There is no hatred in maturity in Christ. The overarching theme of Jesus is reconciliation--first with God, then with each other. No swipes at each other, no hiding behind the cowardice of anonymity, but rather respect for and learning from each other's personal and collective pursuits of Christ.

When a local church allows God to grow its roots with health and maturity, those roots begin to reach toward those of other healthy and mature churches in the area. These are the churches and thus, the blessed community, that await the power of the Holy Spirit that unites and ignites.

Tomorrow: churches as leaders in the prep of Acts 1.

24 March 2013

Building an Acts 2 Community--Day 2

In the school where I taught first grade, the principal decided to ration copy paper.

This was in the age of worksheets (my apologies to those students), when we somehow thought it was a good idea to give kids a stack of worksheets at the beginning of class and help them work through them.

(Students for whom school is easy can work through a stack of virtually anything; I know, sadly, that those for whom school seems insurmountable, we were just adding to their mountain of hopelessness and despair.)

Our rations were delivered to our classroom, and we took our own paper with us to the copier, protective of every sheet. Unbeknownst to the principal, the secretary would open a pack of paper for her own work and leave it conspicuously on the shelf by the copier.

And we would steal. Just a tiny speck, not the whole pack, of course. Our proprietary spirit, the one that guards what is ours, would kick into motion.

That same spirit activates when someone tells us about their doctor or their diet or their child-rearing method. We want to come back with that which is ours--our doctor, our diet, our child-rearing method.

And so it is with our church. Its leader, its worship style, its children's programming--all somehow more right...except that, they are not.

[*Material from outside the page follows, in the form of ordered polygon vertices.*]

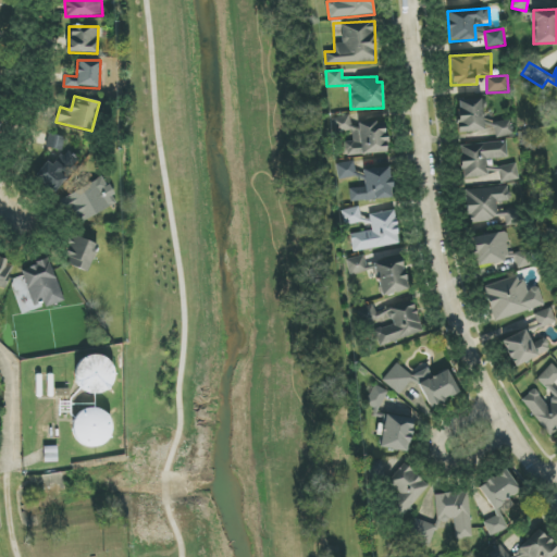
[(483,99),(457,100),(458,132),(484,132),(483,99)]
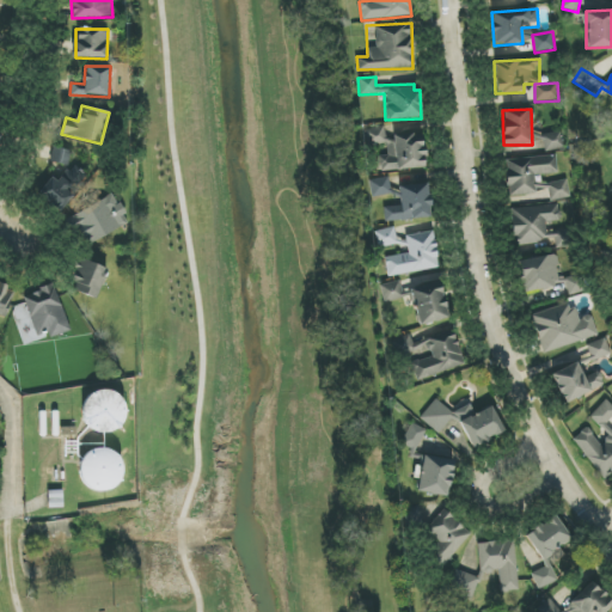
[(380,171),(424,169),(422,134),(389,136),(387,128),(365,129),(366,145),(386,144),(386,155),(379,155),(380,171)]
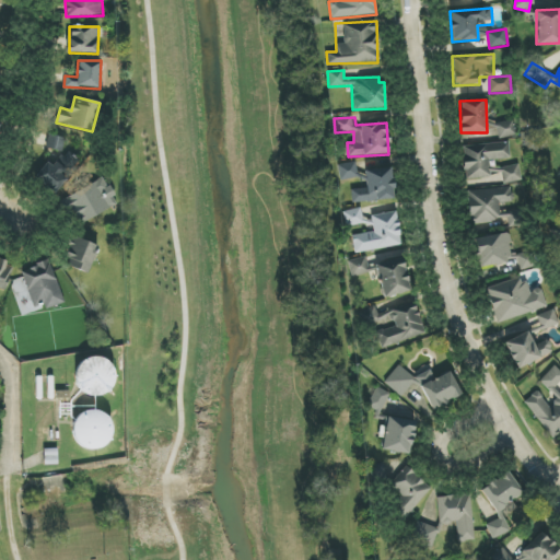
[(514,137),(512,121),(496,124),(498,139),(514,137)]
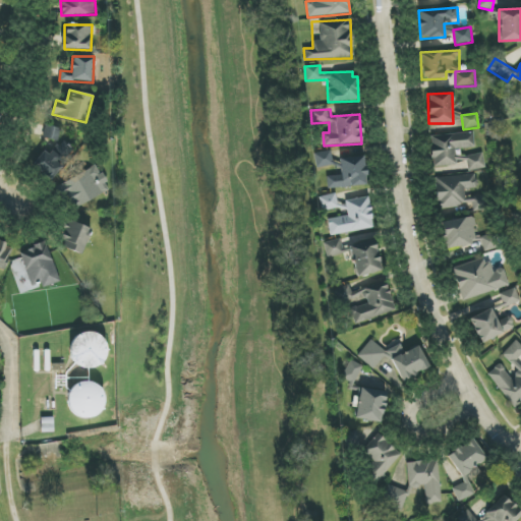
[(58,141),(61,129),(46,125),(43,137),(58,141)]
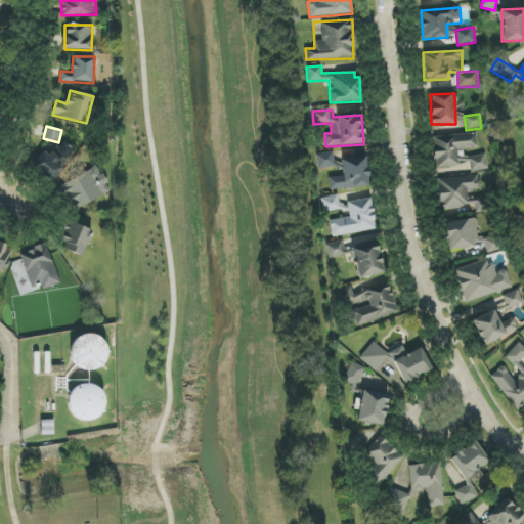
[(478,148),(476,133),(433,136),(436,172),(487,168),(486,156),(459,158),(459,149),(478,148)]
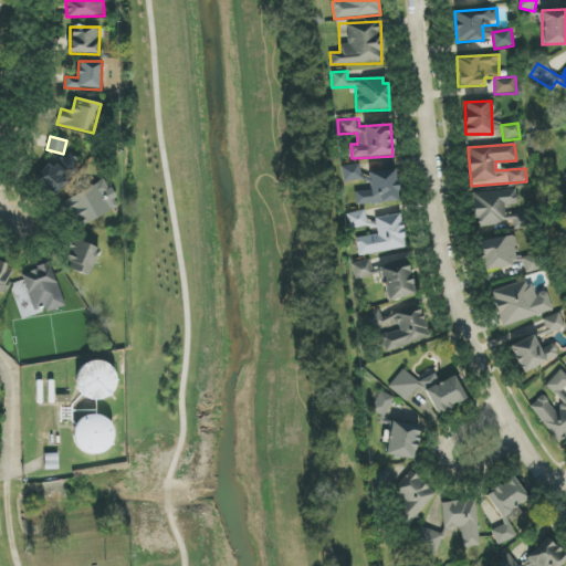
[(64,155),(54,168),(46,164),(33,182),(58,199),(80,166),(64,155)]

A proprietary spirit guards what is ours, including our opinion. At the most inopportune time, this spirit launches us into believing that our opinion is best, when, in fact, it is just an opinion.

A local church who seeks God's agenda is simply part of the greater Church, the one over which Jesus gave us charge before He left His stint on earth.

When we busy ourselves indulging our opinion that we are somehow better, stronger, and more in line with what God wants, we are giving voice to that proprietary spirit, and building an invisible barrier to complete sharing of mission and resources with other churches.

We steal. Not the whole mission, of course, just a tiny speck of it. 

It never occurred to us to share our copy paper; may the mission of Christ fare better.

Tomorrow: where the root system begins.